Kekuatan Penjaga yang ditampilkan adalah "Tingkat Langit Satu", tentu bukan kekuatan puncaknya. Sebagai pendiri Sekte Langit Suci, sebelum Perang Dewa dan Iblis ketiga, ia telah mencapai tingkat Dewa Jiwa tertinggi.

Jadi, yang tertera "Tingkat Lima Tongxuan" hanyalah kekuatan saat ia menjadi Penjaga Song Ye, bukan kekuatan tertinggi saat ia masih hidup.

Kekuatan Penjaga ini nantinya bisa terus naik.

Skill Penjaga "Memusnahkan Makhluk" adalah jurus pedangnya yang dulu, sebagai ahli pedang, ia memang menguasai jurus pedang sebagai utama.

Bisa dibilang, Song Ye sangat beruntung, sekali undian langsung dapat Penjaga emas.

Meski Yu Muqiu tidak bisa langsung dipanggil untuk bertarung, Song Ye bisa memakai skill penjaganya, "Memusnahkan Makhluk".

Jadi, fungsi utama Penjaga adalah skill-nya.

Kerusakan skill Penjaga hanya bergantung pada kekuatan Penjaga, tidak ada hubungannya dengan atribut Song Ye sendiri.

Untuk meningkatkan kerusakan skill Penjaga, hanya bisa dengan menaikkan kekuatan Penjaga, dan satu-satunya cara adalah memberinya "Pil Energi Penjaga".

Setelah membuka modul Penjaga, membasmi monster dan menyelesaikan tugas akan memberi peluang mendapat sejumlah Pil Energi Penjaga.

Kini Song Ye punya Yu Muqiu sebagai Penjaga, ia bisa menggunakan skill pedang tingkat langit satu untuk memusnahkan makhluk.

Namun, skill Penjaga hanya bisa digunakan sekali sehari, jadi Song Ye tidak akan menggunakannya sembarangan kecuali saat penting.

Lagi pula, Memusnahkan Makhluk adalah jurus pedang khusus milik Yu Muqiu, yang sudah hilang selama puluhan ribu tahun.
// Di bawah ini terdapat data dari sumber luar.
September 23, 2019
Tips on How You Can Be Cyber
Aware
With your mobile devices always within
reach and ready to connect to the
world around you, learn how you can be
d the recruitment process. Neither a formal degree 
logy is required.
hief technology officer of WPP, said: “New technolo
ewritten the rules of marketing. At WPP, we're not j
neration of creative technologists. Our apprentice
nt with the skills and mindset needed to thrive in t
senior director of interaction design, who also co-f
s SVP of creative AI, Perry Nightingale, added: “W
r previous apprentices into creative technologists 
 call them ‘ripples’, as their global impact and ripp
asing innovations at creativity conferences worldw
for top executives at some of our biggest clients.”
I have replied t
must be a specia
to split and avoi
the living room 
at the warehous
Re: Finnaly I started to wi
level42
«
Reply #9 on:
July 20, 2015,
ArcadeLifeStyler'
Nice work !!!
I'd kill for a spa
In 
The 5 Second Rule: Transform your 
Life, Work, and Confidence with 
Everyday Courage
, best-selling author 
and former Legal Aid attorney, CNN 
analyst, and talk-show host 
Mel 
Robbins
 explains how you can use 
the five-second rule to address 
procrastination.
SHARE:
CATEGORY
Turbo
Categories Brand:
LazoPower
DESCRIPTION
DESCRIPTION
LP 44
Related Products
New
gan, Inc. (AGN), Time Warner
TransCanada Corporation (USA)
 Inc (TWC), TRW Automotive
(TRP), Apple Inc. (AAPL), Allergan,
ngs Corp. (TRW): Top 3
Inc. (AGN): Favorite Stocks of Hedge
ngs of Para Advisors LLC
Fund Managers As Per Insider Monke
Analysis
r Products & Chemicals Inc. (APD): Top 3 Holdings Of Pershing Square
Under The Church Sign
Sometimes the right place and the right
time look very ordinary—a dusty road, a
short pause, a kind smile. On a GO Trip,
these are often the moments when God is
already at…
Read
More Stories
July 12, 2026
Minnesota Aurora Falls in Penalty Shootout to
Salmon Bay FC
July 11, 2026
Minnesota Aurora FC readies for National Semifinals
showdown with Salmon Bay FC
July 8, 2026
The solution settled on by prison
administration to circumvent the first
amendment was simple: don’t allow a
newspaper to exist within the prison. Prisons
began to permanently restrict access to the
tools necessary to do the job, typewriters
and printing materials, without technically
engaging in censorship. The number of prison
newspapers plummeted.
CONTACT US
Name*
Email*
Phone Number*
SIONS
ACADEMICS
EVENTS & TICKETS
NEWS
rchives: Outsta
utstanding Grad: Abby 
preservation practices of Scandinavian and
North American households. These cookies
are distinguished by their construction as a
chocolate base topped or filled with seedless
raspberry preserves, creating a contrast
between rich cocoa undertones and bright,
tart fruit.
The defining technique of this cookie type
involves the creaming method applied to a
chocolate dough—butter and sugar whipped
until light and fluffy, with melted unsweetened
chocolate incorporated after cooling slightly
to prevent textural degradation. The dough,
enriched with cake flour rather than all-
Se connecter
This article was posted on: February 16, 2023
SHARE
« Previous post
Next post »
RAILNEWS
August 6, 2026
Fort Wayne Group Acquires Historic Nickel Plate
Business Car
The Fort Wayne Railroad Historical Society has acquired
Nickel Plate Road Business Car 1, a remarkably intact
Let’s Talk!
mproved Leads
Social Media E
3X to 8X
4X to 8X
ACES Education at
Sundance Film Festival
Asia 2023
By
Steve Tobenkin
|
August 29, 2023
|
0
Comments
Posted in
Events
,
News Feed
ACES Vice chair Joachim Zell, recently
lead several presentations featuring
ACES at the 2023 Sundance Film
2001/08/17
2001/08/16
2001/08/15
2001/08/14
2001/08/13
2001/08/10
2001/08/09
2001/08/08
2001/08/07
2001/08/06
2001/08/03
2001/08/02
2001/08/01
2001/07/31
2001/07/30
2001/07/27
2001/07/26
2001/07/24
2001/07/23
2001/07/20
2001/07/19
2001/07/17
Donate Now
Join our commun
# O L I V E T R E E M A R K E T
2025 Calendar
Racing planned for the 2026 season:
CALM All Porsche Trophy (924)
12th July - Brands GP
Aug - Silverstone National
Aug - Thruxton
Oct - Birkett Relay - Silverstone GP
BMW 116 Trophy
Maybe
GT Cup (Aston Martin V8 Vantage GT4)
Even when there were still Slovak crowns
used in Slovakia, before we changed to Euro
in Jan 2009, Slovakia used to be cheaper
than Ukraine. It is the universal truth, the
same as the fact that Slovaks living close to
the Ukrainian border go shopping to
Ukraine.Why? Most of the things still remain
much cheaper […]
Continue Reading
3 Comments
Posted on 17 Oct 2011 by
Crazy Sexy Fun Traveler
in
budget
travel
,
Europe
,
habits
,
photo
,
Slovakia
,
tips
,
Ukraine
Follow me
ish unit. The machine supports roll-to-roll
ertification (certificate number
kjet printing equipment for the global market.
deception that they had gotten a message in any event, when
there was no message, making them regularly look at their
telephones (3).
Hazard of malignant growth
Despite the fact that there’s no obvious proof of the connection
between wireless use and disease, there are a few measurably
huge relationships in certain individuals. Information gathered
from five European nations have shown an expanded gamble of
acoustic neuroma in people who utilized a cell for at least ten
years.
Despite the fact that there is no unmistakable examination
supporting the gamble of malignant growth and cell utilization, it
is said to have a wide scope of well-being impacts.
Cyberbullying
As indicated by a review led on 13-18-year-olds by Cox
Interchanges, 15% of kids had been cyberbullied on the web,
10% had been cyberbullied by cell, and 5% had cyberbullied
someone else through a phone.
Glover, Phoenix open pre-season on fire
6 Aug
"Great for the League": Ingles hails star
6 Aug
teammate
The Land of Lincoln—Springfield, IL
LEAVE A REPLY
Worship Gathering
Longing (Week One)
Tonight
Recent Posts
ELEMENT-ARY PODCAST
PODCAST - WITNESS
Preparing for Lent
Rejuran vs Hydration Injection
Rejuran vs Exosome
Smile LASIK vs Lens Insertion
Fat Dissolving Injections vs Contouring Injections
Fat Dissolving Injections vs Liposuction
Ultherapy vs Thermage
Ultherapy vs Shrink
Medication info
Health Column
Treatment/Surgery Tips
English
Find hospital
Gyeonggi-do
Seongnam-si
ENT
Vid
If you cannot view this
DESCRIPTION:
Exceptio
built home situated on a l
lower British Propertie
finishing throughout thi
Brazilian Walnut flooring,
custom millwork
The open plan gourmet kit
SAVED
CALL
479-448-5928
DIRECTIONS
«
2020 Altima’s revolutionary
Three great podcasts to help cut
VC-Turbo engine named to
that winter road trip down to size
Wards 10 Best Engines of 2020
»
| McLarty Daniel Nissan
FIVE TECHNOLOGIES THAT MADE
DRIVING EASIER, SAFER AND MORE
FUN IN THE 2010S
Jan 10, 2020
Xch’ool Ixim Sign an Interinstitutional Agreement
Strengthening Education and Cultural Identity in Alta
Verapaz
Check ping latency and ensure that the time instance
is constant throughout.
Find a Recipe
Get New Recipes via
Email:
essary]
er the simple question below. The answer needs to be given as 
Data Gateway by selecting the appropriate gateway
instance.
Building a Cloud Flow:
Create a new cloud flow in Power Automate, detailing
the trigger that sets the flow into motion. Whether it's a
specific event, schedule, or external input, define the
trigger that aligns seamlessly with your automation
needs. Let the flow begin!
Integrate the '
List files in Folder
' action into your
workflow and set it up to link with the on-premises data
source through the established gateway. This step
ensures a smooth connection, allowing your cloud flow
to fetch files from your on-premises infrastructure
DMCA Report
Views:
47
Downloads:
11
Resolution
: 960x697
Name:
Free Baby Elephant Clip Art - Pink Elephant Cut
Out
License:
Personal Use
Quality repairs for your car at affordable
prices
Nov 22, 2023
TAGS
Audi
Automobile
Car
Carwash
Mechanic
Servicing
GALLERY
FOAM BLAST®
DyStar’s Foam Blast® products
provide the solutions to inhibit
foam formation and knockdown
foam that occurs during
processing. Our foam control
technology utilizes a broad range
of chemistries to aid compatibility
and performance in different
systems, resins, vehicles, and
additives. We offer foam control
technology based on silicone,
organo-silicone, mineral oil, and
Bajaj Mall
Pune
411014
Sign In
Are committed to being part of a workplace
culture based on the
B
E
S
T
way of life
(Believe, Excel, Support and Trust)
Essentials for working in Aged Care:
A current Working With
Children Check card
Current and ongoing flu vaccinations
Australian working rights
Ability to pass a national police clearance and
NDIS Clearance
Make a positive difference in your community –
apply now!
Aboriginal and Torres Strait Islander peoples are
Jika Song Ye tiba-tiba memperlihatkan jurus itu di depan orang lain, pasti akan mengguncang dunia kultivasi.

Demi kehati-hatian, ia tentu tidak akan sembarangan memakai, kalau pun digunakan, pasti diam-diam.

Saat itu, kedai teh sangat ramai, keempat meja penuh oleh pelanggan, banyak orang yang lewat terpaksa berdiri di sebelah kedai untuk minum teh.

Memang, kini dalam radius seratus li hanya ada satu kedai teh miliknya. Orang-orang yang kembali dari selatan makin banyak, kebanyakan sudah menempuh perjalanan panjang dan kehausan, melihat kedai teh di pinggir jalan, pasti ingin mampir minum sebelum melanjutkan perjalanan.

Song Ye baru saja menuangkan teh untuk seorang pelanggan, lalu terdengar suara seorang pelanggan di belakangnya, "Tuan, satu mangkuk teh!"

Song Ye sempat terdiam, karena ia mengenali suara itu—pemilik suara adalah seorang teman lamanya!